Some highlights from the last conference call on August 6 include,
Steven Huffman - CEO
- both revenue and users grew over 50% yoy
- positive FCF and profitable on an adj EBITDA basis
- 342M MAUs, 91 DAUs
- number of comments viewed reached new ATH, up 10% from Q1 to Q2
- 50% of user base outside USA, 45M international DAUs, 44% yoy growth and +11% qoq
- France, India, UK, Philippines seeing good results
- machine translation of different languages is working well
- dev platform is in beta with a few hundred active devs
- will begin testing new search result pages powered by AI to summarize and recommend content
- partnerships with Google and OpenAI
Jennifer Wong - COO
- revenue +54% yoy to 281M, acceleration from prior Q and fastest growth rate since Q1 of 2022
- ad revenue grew 41% yoy to 253M
- global scale channel including mid market and SMB grew 50% yoy driven by advertiser activation and deepening existing relationships
- strength in verticals led by retail, pharma, and financial services
- international +49% yoy driver by strength across large and mid market in EMEA
- big six agency relationships were growth drivers, and growth across full funnel
- made measurable progress against AdTech roadmap in Q2
- offering advertisers unique solutions and bringing them closer to communities
- continued building out conversion API ecosystem with mParticle, in addition to partnerships with Google Tag Manger and Tealium for one to many CAPI adoption (conversions API), helps advertisers measure more effectively
- launched a performance ad solution, Dynamic Product Ads (DPA), early adopters seeing 2x higher return on ad spend
- acquisition of Memorable AI, brings AI driven intelligence tools and ad creatives to advertisers to drive performance
- launched Reddit ads API to GA
- partnerships sports program to Reddit fan communities including highlight videos
- other revenue grew 690% yoy, drive by data licensing agreements (Google and OpenAI)
- Sprinklr and OpenAI partnerships available for access of content while adding guardrails
Andrew Vollero - CFO
- three key financial themes, 1) growth/cost shined 2) profitability inflecting rapidly 3) traction on cash flow, CapEx, dilution & SBC costs
- DAUs for quarter 91M, +51%
- logged out users 70% of quarterly DAU growth
- gross margins 90%, up from 84% year ago, driven by operational efficiencies
- 12% adj OpEx cost growth
- total headcount up 1% qoq, 3% yoy
- GAAP net loss 10M, which is 31M better than last year
- internal goal of getting to GAAP break even
- adj EBITDA 40M, up 30M sequentially and up 75M yoy
- adj EBITDA margins 14%, up from 4% in Q1 vs -19% prior year
- revenue grew 5x as fast as costs
- operating cash flow 28M, +82M change from last year
- CapEx very light around 1M
- stock comp 67M, 24% of revenue, down from IPO which paid out a lot
- cash 1.7B (28M of debt)
- Memorable AI acquisition 19.9M cost, 17.1M in cash
- new guide of 290-310M, adj EBITDA of 40-60M, includes recently signed partnerships with sports leagues
Q&A
- translation services going well
- ad load on Reddit is light compared to other social networks (possible additional upside here increasing the load)

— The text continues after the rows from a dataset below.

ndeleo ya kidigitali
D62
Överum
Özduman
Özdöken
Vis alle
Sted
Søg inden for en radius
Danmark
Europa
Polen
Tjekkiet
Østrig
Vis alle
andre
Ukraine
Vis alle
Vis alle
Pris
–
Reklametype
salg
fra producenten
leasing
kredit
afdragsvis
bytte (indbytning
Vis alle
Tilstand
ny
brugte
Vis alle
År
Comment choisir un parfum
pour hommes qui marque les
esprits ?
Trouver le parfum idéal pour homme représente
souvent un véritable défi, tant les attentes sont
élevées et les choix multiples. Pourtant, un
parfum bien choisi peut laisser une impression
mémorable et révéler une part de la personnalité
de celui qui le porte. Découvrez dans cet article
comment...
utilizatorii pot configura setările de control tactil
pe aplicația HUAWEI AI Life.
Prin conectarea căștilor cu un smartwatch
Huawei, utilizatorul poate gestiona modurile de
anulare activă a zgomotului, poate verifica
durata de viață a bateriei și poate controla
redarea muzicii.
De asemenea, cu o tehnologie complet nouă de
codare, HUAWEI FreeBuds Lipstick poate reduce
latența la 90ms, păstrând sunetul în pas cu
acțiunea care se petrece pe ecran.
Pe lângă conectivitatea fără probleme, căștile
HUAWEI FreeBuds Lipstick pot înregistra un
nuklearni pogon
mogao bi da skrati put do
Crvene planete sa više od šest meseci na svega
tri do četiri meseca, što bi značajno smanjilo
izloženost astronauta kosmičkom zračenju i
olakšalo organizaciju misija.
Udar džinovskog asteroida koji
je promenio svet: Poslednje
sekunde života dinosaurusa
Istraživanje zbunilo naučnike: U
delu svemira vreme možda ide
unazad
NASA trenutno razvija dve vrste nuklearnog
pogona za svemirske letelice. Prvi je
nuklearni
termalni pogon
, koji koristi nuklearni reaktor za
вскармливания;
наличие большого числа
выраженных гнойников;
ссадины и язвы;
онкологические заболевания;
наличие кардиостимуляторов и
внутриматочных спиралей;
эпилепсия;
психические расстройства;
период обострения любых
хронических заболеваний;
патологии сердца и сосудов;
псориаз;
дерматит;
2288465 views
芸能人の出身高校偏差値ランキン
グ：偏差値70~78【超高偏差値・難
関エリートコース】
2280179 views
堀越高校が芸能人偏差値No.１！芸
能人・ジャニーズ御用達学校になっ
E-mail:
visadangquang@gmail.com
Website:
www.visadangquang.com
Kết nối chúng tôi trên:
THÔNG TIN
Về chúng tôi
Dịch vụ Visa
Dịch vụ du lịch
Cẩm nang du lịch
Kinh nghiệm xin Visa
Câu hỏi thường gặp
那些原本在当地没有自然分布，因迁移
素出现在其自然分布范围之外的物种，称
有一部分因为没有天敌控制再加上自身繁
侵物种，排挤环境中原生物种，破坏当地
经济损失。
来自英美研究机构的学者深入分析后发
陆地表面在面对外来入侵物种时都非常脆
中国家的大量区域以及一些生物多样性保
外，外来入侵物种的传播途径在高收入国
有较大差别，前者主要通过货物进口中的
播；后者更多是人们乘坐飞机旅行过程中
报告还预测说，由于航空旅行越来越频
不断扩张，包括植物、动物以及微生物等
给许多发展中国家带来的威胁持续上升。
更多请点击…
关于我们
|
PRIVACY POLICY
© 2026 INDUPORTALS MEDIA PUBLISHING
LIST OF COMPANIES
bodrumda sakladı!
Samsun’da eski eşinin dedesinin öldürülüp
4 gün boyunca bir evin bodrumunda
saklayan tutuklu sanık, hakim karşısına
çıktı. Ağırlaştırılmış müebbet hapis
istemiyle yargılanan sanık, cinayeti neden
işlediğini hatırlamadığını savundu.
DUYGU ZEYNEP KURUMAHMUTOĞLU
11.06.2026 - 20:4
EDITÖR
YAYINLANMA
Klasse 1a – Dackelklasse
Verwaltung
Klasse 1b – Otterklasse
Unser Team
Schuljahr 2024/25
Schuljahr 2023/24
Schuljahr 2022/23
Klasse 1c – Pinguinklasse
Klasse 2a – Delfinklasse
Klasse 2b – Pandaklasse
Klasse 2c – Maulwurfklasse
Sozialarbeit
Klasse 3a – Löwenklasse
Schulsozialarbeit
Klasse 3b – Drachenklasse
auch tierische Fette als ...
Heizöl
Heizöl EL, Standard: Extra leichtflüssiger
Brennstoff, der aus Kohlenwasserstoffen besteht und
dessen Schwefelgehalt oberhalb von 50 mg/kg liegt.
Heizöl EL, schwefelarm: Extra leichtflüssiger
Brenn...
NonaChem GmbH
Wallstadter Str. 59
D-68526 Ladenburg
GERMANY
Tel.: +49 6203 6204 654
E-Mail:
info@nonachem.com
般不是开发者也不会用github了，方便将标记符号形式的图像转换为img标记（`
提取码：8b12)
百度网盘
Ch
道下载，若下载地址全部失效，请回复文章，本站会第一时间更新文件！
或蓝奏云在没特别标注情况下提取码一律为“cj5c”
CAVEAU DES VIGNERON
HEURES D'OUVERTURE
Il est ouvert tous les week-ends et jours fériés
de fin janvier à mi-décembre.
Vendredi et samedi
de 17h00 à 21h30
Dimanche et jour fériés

- working on search that works inside Reddit (most people currently search Google using the keyword Reddit + topic)
- not a big player in political ads
- the longer someone has a Reddit account they more time they spend there
- have headroom on ARPU, and managing revenue and DAU growth - first class problem to have
- broadly seeing new user retention going up
- contract pricing on hosting is helping margins
The market cap on Reddit is just 10B which seems small for how well known and used Reddit is. There’s a lot of exciting initiatives wether this is translated posts, a partnership with OpenAI, improvements in ads/search, along with better gross margins and profitability. Reddit looks like a promising investment opportunity to me, and I believe it fits the criteria Saul is typically looking for in an investment.